Supplied passage:
- - - - -
He worked for fellow-German American Claus Spreckels (1828–1908), who maintained a monopoly of the refining of sugar from Hawaii in California.
Neuman met Hawaiian royalty when they would come to California to be entertained by Spreckels.
Neumann was the Republican Party of California's candidate for the United States House of Representatives in November 1882 for the San Francisco district. However, he was attacked by the San Francisco Chronicle as being a "sugar coated candidate", claiming he's being used by Spreckels, and was defeated in the election. In 1883, Neumann came to the Hawaiian Islands to serve as legal counsel for Spreckels who was now the publisher of the Honolulu Advertiser newspaper, first in the fall for a short visit.
He was one of the first Jewish leaders in the Hawaiian Islands, although in later years he led a more secular life and did not raise his children in the Jewish faith.

Being from Europe, Neumann was comfortable around a monarchy, and made friends with the other Europeans in the islands. King David Kalākaua and other members of the government depended on loans from Spreckels to support their lifestyles.
- - - - -
List of tasks:
A) Print the part of the passage on Neumann that begins at the words "Neumann was the" and stops after "the Jewish faith.".
B) Answer these questions from the passage on Neumann:
(i) What did Claus Spreckels hold a monopoly of in California?
(ii) What did the San Francisco Chronicle call Neumann when it attacked him?
(iii) Who depended on loans from Spreckels to support their lifestyles?
C) List every year that appears in the passage on Neumann, in the order it appears.
- - - - -
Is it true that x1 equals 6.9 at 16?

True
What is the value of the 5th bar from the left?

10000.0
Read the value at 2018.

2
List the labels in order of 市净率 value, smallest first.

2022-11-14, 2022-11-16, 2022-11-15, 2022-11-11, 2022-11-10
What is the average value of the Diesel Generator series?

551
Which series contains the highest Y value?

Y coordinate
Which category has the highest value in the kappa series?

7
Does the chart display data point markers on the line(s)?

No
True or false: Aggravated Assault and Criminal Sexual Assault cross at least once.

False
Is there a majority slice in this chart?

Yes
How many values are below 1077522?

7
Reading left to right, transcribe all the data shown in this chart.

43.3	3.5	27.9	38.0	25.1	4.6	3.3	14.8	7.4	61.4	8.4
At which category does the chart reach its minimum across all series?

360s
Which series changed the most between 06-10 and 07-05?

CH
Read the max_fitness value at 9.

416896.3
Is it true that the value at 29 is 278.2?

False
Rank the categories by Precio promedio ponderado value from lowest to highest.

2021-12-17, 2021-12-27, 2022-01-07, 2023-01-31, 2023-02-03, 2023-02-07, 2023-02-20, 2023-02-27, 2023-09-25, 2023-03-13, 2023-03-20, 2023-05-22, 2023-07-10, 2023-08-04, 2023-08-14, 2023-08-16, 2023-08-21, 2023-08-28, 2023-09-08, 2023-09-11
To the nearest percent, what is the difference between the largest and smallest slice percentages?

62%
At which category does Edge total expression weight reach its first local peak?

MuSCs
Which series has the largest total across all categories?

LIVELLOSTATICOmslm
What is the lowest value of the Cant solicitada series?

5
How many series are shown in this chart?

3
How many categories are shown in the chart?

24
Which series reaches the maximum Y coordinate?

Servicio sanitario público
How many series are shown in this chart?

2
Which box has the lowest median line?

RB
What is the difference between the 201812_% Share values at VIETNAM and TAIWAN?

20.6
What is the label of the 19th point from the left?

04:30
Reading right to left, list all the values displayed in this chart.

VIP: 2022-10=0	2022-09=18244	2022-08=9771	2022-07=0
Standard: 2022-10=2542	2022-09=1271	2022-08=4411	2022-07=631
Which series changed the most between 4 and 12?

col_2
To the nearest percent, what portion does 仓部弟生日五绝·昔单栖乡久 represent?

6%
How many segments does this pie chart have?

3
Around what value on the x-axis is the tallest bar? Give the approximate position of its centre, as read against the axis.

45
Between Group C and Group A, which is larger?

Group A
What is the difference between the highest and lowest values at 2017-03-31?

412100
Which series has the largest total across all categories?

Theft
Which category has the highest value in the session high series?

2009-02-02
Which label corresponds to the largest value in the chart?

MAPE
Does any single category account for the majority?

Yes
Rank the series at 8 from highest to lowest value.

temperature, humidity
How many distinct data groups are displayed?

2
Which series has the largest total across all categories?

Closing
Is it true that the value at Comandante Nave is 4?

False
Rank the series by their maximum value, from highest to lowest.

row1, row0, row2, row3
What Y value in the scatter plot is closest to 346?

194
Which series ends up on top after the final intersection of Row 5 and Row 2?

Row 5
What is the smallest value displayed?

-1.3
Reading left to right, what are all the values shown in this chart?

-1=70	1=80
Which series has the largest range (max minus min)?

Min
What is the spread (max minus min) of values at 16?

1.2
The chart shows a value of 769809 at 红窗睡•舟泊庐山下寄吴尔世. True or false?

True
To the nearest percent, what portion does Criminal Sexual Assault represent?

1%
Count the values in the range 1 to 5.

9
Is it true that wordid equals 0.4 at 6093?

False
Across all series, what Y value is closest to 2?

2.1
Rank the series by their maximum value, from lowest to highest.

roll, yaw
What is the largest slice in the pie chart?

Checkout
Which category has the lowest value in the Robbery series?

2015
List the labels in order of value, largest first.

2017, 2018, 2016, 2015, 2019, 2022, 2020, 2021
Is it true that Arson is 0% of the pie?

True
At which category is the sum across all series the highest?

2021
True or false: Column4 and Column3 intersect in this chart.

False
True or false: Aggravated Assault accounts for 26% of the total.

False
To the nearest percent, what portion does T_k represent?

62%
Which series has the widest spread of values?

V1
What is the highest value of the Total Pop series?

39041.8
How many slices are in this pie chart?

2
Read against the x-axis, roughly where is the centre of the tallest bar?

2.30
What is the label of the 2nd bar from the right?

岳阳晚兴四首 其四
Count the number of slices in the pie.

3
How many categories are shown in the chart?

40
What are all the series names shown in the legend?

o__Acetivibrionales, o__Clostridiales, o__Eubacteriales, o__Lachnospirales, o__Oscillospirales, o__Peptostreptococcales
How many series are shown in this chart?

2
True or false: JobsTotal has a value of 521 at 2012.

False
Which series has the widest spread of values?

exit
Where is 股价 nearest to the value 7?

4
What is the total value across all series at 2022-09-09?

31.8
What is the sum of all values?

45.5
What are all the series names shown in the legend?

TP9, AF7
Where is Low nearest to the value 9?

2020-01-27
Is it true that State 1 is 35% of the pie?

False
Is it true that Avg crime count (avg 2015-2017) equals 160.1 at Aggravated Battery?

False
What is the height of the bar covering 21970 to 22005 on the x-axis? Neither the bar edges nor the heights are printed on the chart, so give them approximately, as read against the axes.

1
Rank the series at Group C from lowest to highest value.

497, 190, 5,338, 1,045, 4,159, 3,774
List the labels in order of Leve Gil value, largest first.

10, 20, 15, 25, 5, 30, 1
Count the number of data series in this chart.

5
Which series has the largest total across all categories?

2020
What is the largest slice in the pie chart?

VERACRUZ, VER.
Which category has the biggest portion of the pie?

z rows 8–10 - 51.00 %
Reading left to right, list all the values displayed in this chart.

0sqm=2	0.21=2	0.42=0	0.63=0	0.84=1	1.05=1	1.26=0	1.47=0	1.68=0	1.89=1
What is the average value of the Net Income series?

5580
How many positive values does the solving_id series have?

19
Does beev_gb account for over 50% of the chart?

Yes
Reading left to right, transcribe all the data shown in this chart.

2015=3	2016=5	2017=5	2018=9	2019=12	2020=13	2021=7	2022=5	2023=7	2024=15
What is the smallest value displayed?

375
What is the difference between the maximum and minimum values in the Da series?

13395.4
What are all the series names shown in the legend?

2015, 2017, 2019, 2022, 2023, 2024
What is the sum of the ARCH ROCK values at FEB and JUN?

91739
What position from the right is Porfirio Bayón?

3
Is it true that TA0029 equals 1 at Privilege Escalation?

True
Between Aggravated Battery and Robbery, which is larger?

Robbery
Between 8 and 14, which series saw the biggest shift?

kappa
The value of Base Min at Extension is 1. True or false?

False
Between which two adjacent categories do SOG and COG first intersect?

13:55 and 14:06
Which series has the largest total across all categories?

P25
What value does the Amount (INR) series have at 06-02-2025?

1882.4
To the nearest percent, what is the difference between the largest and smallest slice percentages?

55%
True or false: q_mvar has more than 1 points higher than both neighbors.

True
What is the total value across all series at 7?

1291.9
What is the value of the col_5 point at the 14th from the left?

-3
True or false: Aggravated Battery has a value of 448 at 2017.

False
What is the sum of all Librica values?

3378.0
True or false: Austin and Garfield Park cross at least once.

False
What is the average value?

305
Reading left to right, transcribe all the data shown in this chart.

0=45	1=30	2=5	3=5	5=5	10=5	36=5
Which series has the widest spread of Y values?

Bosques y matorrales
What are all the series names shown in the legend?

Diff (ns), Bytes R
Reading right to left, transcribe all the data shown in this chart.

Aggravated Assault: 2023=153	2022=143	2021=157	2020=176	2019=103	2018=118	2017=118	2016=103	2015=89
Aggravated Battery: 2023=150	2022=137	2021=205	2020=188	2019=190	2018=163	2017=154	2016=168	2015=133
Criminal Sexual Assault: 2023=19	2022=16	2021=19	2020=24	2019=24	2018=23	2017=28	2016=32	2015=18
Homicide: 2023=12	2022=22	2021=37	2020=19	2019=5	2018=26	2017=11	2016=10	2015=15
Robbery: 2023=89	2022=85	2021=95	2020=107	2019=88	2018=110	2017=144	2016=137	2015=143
- - - - -
Written answers:
A)
Neumann was the Republican Party of California's candidate for the United States House of Representatives in November 1882 for the San Francisco district. However, he was attacked by the San Francisco Chronicle as being a "sugar coated candidate", claiming he's being used by Spreckels, and was defeated in the election. In 1883, Neumann came to the Hawaiian Islands to serve as legal counsel for Spreckels who was now the publisher of the Honolulu Advertiser newspaper, first in the fall for a short visit.
He was one of the first Jewish leaders in the Hawaiian Islands, although in later years he led a more secular life and did not raise his children in the Jewish faith.

B)
(i) The refining of sugar from Hawaii.
(ii) A "sugar coated candidate."
(iii) King David Kalākaua and other members of the government.

C) 1828, 1908, 1882, 1883